Wet uitbreiding van meldplichten aandeelhouders
De huidige meldplichten worden uitgebreid door een nieuwe meldingsplichtige drempelwaarde van 2 procent toe te voegen aan de al bestaande meldingsplichten van 3, 5, 10 en hogere drempelwaarden. De reden hiervoor is dat het bestuur van de beursgenoteerde onderneming zo een breder overzicht krijgt van haar grote aandeelhouders, zodat zij gerichter met hen kan communiceren. Ook worden hiermee (potentiële) aandeelhouders beter geïnformeerd voor hun beleggingsbeslissingen.
Het kabinet motiveert het nut en de noodzaak van de voorgestelde uitbreiding van de meldingsplicht aan de hand van recente ontwikkelingen op het gebied van corporate governance, en dan met name het Rijnlandse model, waarin lange termijn waarde creatie centraal staat.
ATR constateert dat tegelijkertijd een wetsvoorstel in behandeling is dat uitvoering geeft aan Richtlijn 2017/828/EU. Die richtlijn, en dat wetsvoorstel, hebben eveneens tot doel het bevorderen van de lange termijn betrokkenheid van aandeelhouders. Nederland gaat met deze uitbreiding verder en zet zodoende een kop op de EU-regelgeving. De toelichting maakt niet duidelijk wat de noodzaak is om de meldingsplicht verder uit te breiden.
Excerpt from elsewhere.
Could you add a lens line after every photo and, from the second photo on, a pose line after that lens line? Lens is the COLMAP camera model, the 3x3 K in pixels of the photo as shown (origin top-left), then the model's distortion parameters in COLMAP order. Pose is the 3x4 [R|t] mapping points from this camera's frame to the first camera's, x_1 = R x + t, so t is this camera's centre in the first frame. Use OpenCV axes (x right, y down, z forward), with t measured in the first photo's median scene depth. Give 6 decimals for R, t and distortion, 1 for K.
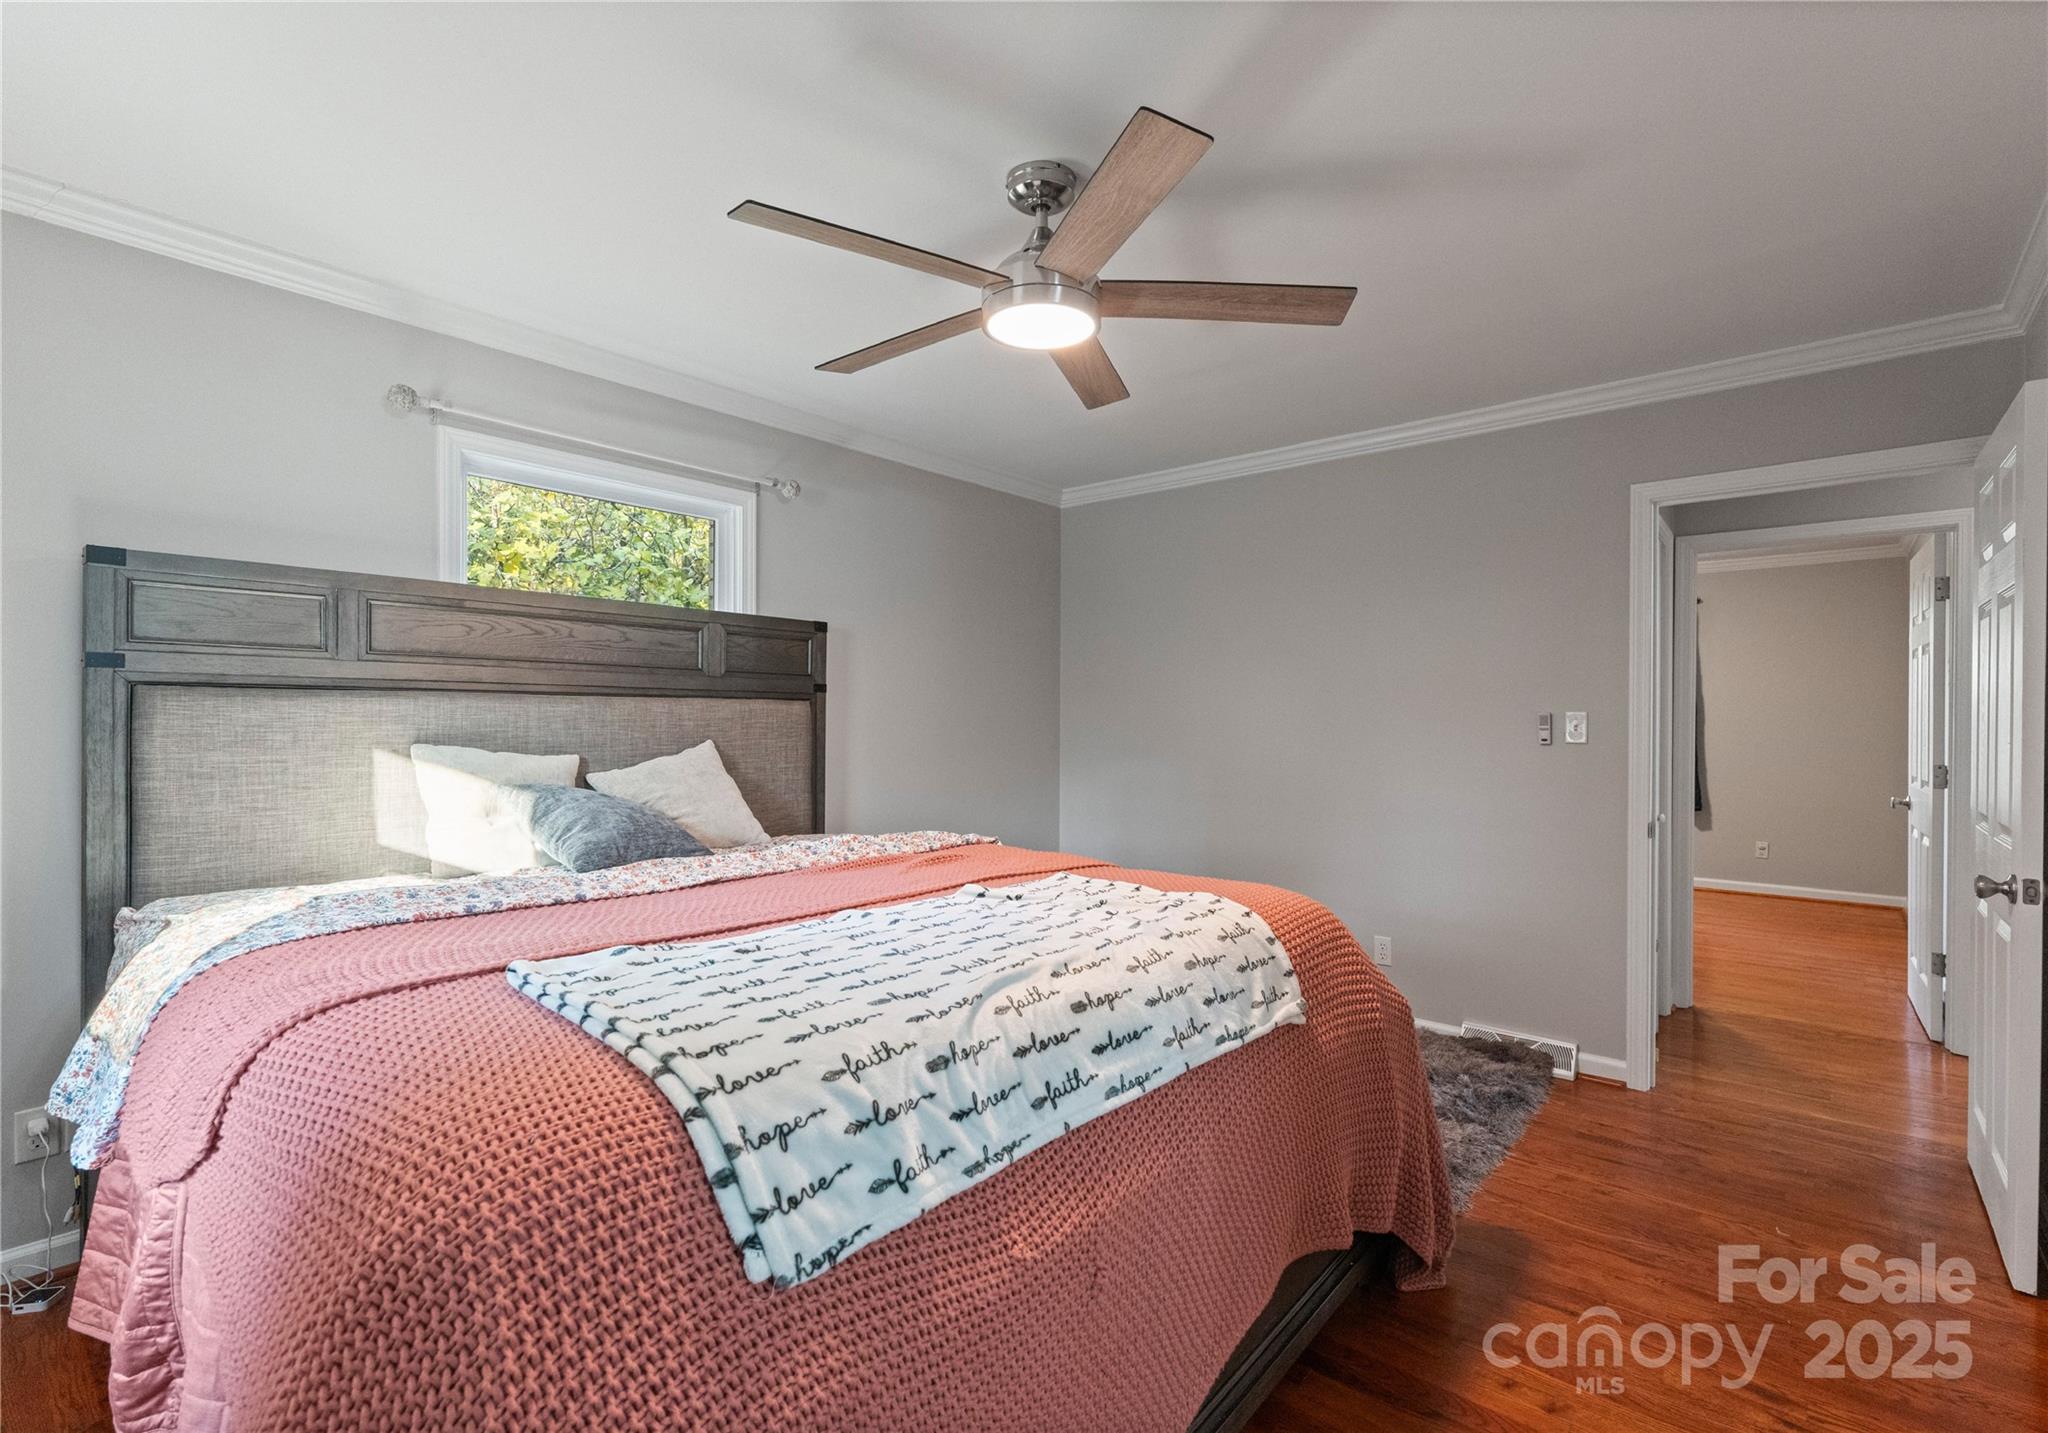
lens RADIAL K [[925.1, 0, 1024.0], [0, 925.1, 716.5], [0, 0, 1]] dist [-0.000119, -0.000026]
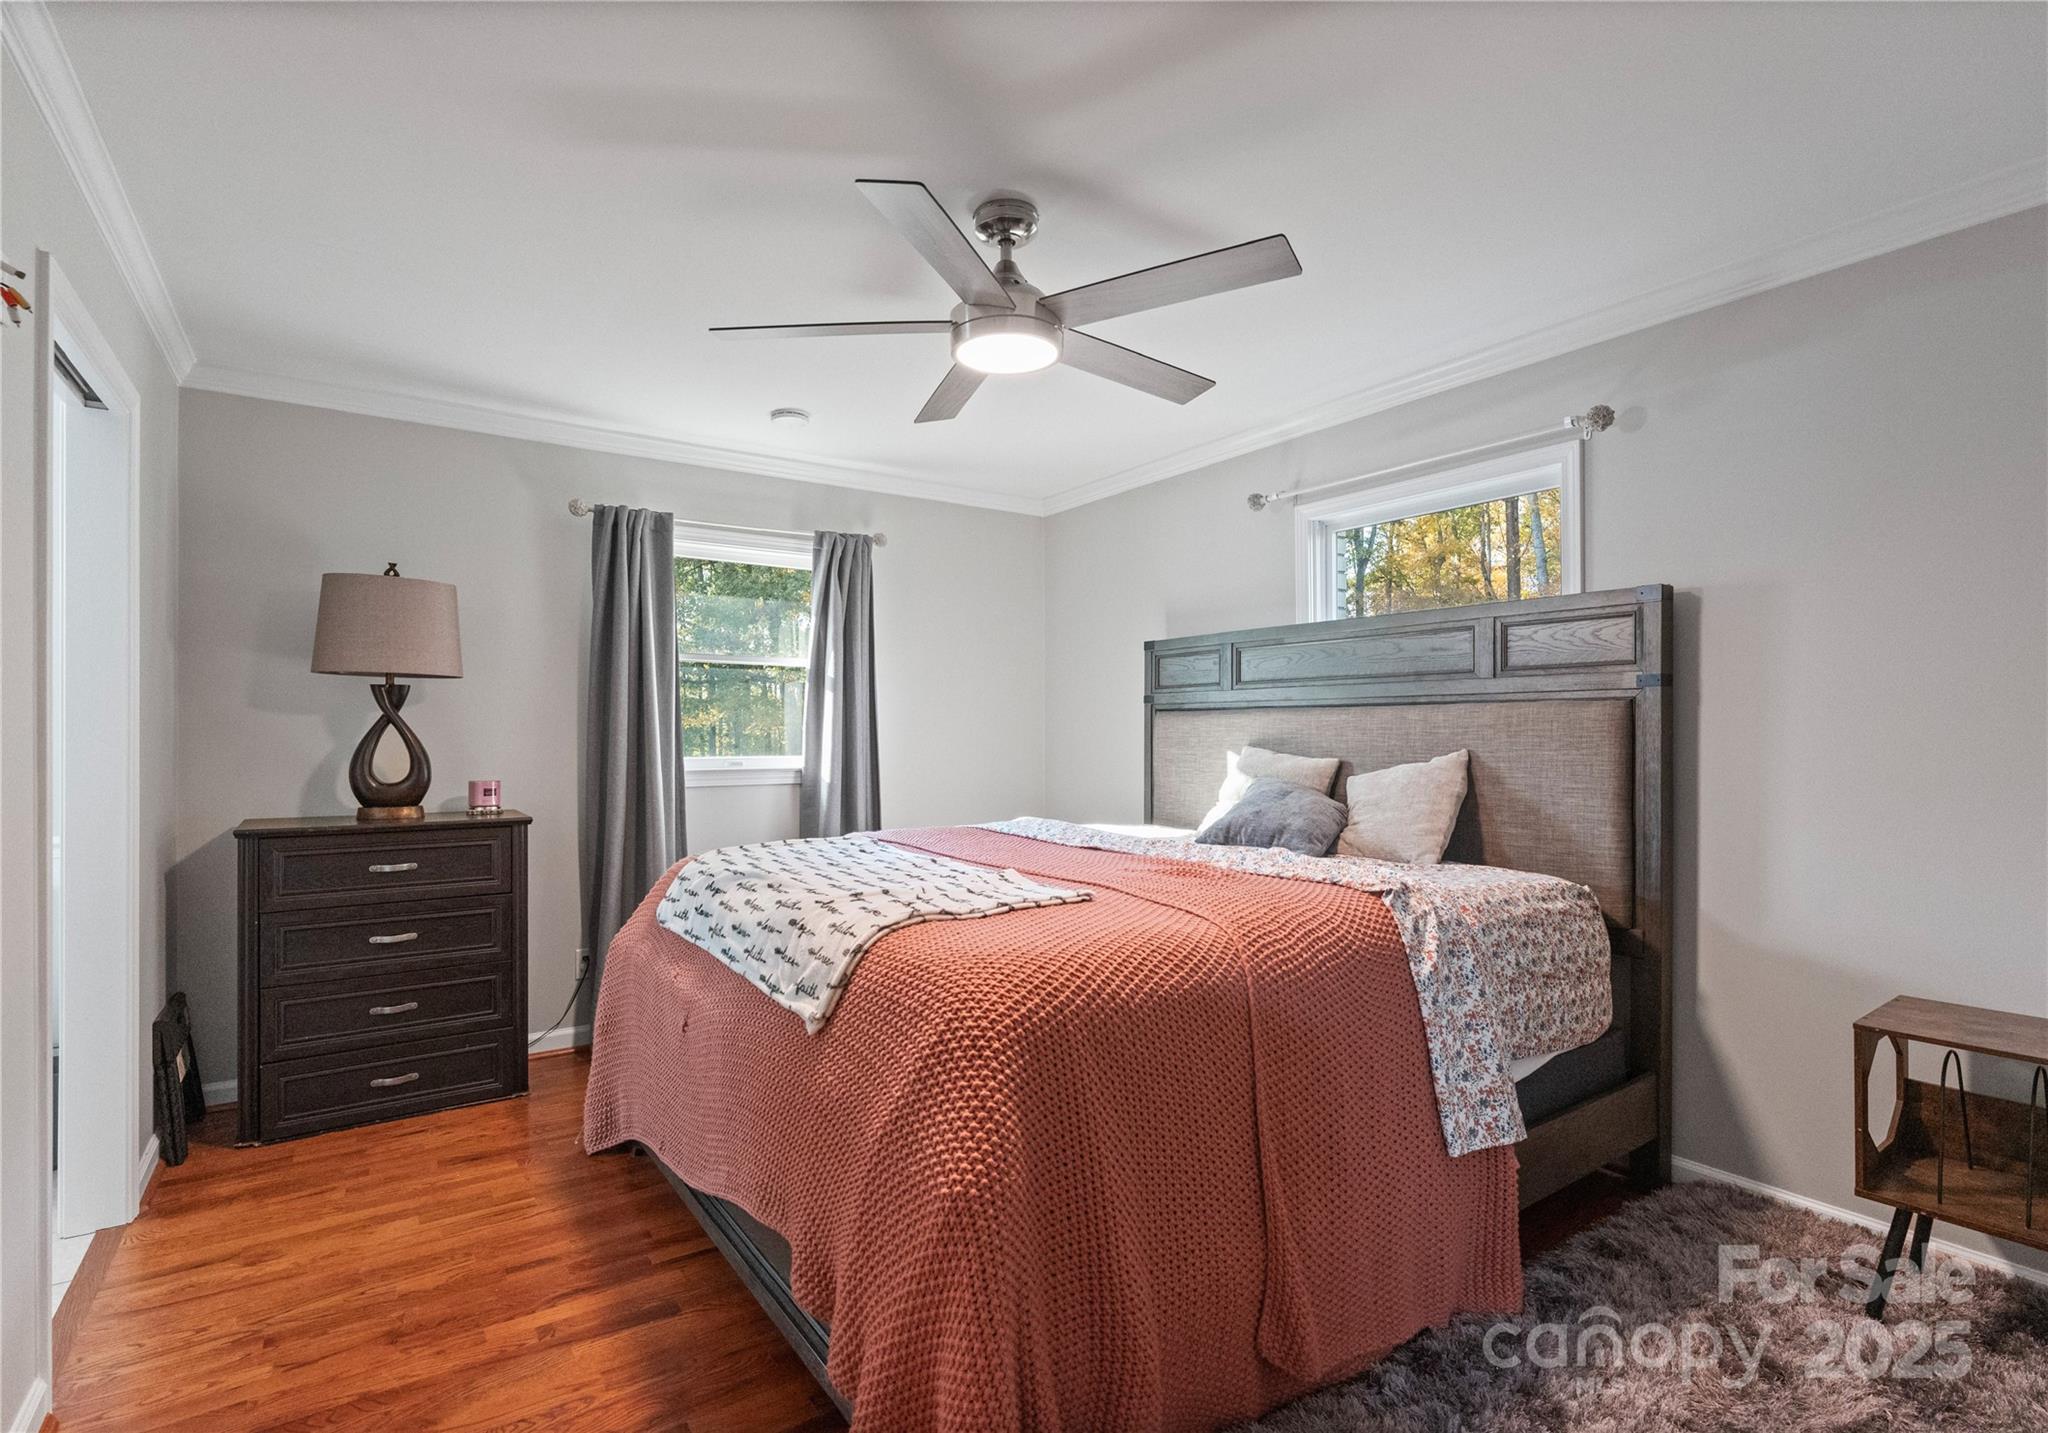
lens RADIAL K [[984.3, 0, 1024.0], [0, 984.3, 716.5], [0, 0, 1]] dist [0.000183, 0.000002]
pose [[-0.256840, -0.018479, -0.966277, 1.070337], [0.005056, 0.999778, -0.020464, 0.016394], [0.966441, -0.010142, -0.256689, 1.270882]]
Dat is wel nodig omdat Nederland kiest voor een strengere meldingsplicht dan de meeste EU-landen. ATR adviseert om de noodzaak voor de aanvullende meldplicht duidelijk te maken.
De structurele gevolgen voor de regeldruk zijn in beeld gebracht op ca. € 0,6 miljoen per jaar. De eenmalige regeldruk voor aandeelhouders die in één keer hun belang zullen moeten melden, is niet in beeld gebracht, net als de kennisnamekosten. ATR adviseert om dit alsnog te doen.